Source text:
-- -- --

“Shuck Beans, Stack Cakes and Honest Fried Chicken” by Ronni Lundy (Atlantic Monthly Press, $15) was published in 1991, but somehow I made its acquaintance only recently.
The book is subtitled “The Heart and Soul of Southern Country Kitchens, Seasoned With Memories and Melodies From Country Music Stars.” Some of the most appealing recipes are for corn bread, biscuits and other hot breads - the kinds of things country cooks have always whipped up from a few ingredients to stretch meals when unexpected company drops by.
Country people treasure stories and love to retell them. Somehow, knowing the history of Earline Tibbs’ biscuits - she’s the grandmother of country star Dwight Yoakam - makes them taste even better. Treat yourself and try them.
According to Lundy, Tibbs “kept her bacon grease in a small brown ceramic pitcher. She kept her flour, already sifted, in a big green porcelain pan that, when she wasn’t using it, sat in the bottom of an old, wooden Hoosier cabinet in her kitchen.
“From these two simple vessels with their plain ingredients, she made biscuits that her daughter, Ruth Ann Rankey, remembers as being ‘the smoothest in the world. They were lighter than any biscuits I’ve had since, not as short as most people make them. And that little dab of bacon grease she put on the top of each one gave them such a good flavor.”’ As for corn bread, Lundy writes: “If God had meant for corn bread to have sugar in it, he’d have called it cake.
“Real corn bread is not sweet. Real corn bread is the fundamental building block of good Appalachian eating. Crumble it in a bowl and cover it over with hot soup beans, serve a slab of sweet onion and maybe a little pickle relish on the side, and you’ve got the ultimate supper.
“And speaking of greens, you simply can’t serve greens with pot likker unless you’ve got a big wedge of corn bread to soak up all that good juice.”
2 cups flour
1/2 teaspoon salt
1 tablespoon baking powder
1/4 cup bacon grease
1/2 cup milk
Sift flour, salt and baking powder together into a large mixing bowl. Add bacon grease and work into the flour using your fingers, rubbing flour into grease lightly until it is evenly distributed.
Add milk a bit at a time and continue to work it into the dough with your hands. Some flour will require a little more, some a little less milk; the dough is right when it sticks together easily and can be patted into a ball but isn’t wet or sticky. If you get it too wet, add a little flour.
Pick up a big handful of dough (about 1/3 of what’s there) in your hand and pat it smooth lightly. Then squeeze about a third of the dough through the circle made by your thumb and forefinger, pushing gently from the back with your hand and pull off. Put biscuit on an ungreased baking sheet, with the rough, broken surface down. (Actually, country singer Bobby Bare believes the best biscuits are made in a cast-iron skillet.)
Continue to make all biscuits this way until done. Leave plenty of space between biscuits on the baking sheet. When finished, put your finger in the bacon grease and dot each biscuit with a little dab on top - just a streak of grease for flavor, not a big dollop.
Bake in a preheated, 400-degree oven for 15 minutes or until just beginning to brown. Serve hot, with sorghum or honey.

-- -- --

Supplied records:

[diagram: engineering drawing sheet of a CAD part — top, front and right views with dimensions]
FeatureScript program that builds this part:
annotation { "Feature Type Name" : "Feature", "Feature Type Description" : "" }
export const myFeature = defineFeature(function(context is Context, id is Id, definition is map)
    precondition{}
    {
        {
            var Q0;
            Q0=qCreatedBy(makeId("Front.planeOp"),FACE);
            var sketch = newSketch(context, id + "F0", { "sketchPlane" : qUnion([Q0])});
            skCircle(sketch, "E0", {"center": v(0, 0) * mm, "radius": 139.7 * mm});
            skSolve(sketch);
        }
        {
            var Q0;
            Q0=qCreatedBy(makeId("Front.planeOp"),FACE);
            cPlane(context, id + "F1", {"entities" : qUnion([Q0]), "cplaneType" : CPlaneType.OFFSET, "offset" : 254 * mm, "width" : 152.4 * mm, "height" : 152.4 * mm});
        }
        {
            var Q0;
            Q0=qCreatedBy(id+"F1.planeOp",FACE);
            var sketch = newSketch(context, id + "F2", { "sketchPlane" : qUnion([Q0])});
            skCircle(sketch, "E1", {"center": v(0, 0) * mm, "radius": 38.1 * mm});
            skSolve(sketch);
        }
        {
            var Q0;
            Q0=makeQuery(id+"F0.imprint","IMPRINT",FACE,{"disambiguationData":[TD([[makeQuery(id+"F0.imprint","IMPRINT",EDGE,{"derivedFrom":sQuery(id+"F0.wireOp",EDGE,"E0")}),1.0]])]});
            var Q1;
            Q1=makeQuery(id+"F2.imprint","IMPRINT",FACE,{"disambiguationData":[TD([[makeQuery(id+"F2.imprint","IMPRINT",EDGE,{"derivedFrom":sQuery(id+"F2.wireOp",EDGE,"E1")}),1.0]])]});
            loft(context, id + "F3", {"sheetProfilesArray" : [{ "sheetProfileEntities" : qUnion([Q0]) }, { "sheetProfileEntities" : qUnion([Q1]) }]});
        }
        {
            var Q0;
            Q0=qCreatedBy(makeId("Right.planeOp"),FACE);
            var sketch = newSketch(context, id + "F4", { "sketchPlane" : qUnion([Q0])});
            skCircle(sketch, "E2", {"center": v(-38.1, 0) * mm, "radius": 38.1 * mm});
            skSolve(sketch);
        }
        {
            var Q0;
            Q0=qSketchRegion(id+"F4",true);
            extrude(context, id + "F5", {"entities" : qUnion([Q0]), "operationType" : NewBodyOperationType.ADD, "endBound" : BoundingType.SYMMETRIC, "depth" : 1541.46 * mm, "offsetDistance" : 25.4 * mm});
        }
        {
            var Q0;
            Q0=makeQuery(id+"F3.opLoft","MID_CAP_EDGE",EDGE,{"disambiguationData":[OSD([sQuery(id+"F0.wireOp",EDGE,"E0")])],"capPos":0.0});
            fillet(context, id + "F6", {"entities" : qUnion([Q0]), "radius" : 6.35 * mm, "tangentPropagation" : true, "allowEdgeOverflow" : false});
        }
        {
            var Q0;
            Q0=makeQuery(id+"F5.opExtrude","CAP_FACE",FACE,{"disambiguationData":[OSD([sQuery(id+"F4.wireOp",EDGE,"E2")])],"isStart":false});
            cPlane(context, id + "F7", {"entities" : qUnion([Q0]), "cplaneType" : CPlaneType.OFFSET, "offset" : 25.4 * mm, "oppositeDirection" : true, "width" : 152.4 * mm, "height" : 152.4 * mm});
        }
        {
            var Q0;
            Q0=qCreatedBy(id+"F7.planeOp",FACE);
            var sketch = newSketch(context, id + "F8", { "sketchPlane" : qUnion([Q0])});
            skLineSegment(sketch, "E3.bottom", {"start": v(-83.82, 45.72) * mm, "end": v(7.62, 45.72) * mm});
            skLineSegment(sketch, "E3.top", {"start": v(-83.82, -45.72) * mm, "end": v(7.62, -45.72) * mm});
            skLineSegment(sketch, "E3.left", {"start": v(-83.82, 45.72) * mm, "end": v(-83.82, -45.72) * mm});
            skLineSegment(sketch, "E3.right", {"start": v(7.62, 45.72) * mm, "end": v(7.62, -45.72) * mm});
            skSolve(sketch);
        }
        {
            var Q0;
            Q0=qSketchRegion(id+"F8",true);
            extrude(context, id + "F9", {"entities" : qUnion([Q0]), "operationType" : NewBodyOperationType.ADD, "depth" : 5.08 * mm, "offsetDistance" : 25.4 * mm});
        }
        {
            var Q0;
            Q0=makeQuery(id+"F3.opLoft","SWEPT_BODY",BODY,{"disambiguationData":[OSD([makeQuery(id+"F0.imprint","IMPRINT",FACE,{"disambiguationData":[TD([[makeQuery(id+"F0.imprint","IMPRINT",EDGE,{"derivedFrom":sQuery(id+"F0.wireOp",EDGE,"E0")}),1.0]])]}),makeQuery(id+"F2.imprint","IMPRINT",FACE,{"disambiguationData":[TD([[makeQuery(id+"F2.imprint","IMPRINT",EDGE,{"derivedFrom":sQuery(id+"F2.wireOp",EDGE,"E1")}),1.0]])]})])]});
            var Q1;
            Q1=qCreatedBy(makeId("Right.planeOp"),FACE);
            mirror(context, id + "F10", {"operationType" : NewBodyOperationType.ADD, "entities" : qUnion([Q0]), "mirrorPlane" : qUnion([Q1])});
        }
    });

-- -- --

Requirement 1: In the cookbook review, what did Earline Tibbs keep her bacon grease in?
Requirement 2: Reproduce the stretch of the cookbook review from "According to Lundy, Tibbs" through "called it cake.".
Requirement 3: Carry the cookbook review forward from its final sentence.

Final answer 1: A small brown ceramic pitcher.

Final answer 2:
According to Lundy, Tibbs “kept her bacon grease in a small brown ceramic pitcher. She kept her flour, already sifted, in a big green porcelain pan that, when she wasn’t using it, sat in the bottom of an old, wooden Hoosier cabinet in her kitchen.
“From these two simple vessels with their plain ingredients, she made biscuits that her daughter, Ruth Ann Rankey, remembers as being ‘the smoothest in the world. They were lighter than any biscuits I’ve had since, not as short as most people make them. And that little dab of bacon grease she put on the top of each one gave them such a good flavor.”’ As for corn bread, Lundy writes: “If God had meant for corn bread to have sugar in it, he’d have called it cake.

Final answer 3:
Yield: About 9 biscuits.
Real Corn Bread
4 tablespoons bacon drippings (or 1 tablespoon butter and 4 tablespoons bland vegetable oil)
2 cups finely ground white cornmeal
1 teaspoon salt
1/2 teaspoon baking soda
1/2 teaspoon baking powder
1 large egg
1-1/2 cups buttermilk
The secret to really great corn bread is the crust, and the trick to getting the crust just right is to heat the pan and drippings good and hot in your oven before you put the corn bread batter in it. So before you so much as get out a bowl to mix up the batter, turn the oven to 450 degrees.
In a 9-inch, round cast-iron skillet, put about 4 tablespoons of drippings. Bacon grease is the traditional choice and gives corn bread a distinctive flavor. Put skillet, grease and all, into the oven. (You can’t accomplish what you want by heating the skillet on a burner on top of the stove. Doing that will make hot spots in the bottom of your skillet, which, in turn, will make your corn bread stick to the pan.)
While the grease is getting good and hot in the oven, mix cornmeal, salt, soda and baking powder in a big bowl. Add egg and buttermilk, and stir until just blended.
Remove the skillet from the oven and very, very carefully swirl grease around in skillet so it coats the bottom and lower half of the sides. Now pour hot grease into cornmeal mix and if everything is perfect it will snap, crackle, pop and bubble invitingly. (Even if it doesn’t, there’s no problem. It just means your grease wasn’t hot enough and you should leave it in the oven a smidgen longer next time. But don’t leave it too long and start a fire.)
Mix lightly until grease is just blended in, then pour the corn bread batter into the hot skillet and put it back in the oven for 20 to 25 minutes, until the bread is firm in the middle. If the crust isn’t browned on top, pop the pan under the broiler for a few seconds to get it crispy golden.
Serve from the skillet, or turn skillet upside down on a big plate and the corn bread should slip right out.
Yield: 6 hefty wedges.
Mystery Morning Cake
If you happen to have leftover mashed potatoes, this is a quick, moist coffee cake.
1/2 cup sugar
1/4 cup vegetable oil
1 cup mashed potatoes
1 (1-1/4-ounce) packet active dry yeast
2 tablespoons warm water
1-1/3 cups all-purpose flour
1/4 cup brown sugar
2 tablespoons butter
Nutmeg or cinnamon
The night before you want to serve cake, mix sugar and oil, then cream in mashed potatoes. Dissolve yeast in warm water and add to potatoes, mixing thoroughly. Add flour, 1/3 cup at a time, mixing with a wooden spoon. The result should be a stiff batter. Cover bowl with a clean towel and set in a warm place to rise overnight.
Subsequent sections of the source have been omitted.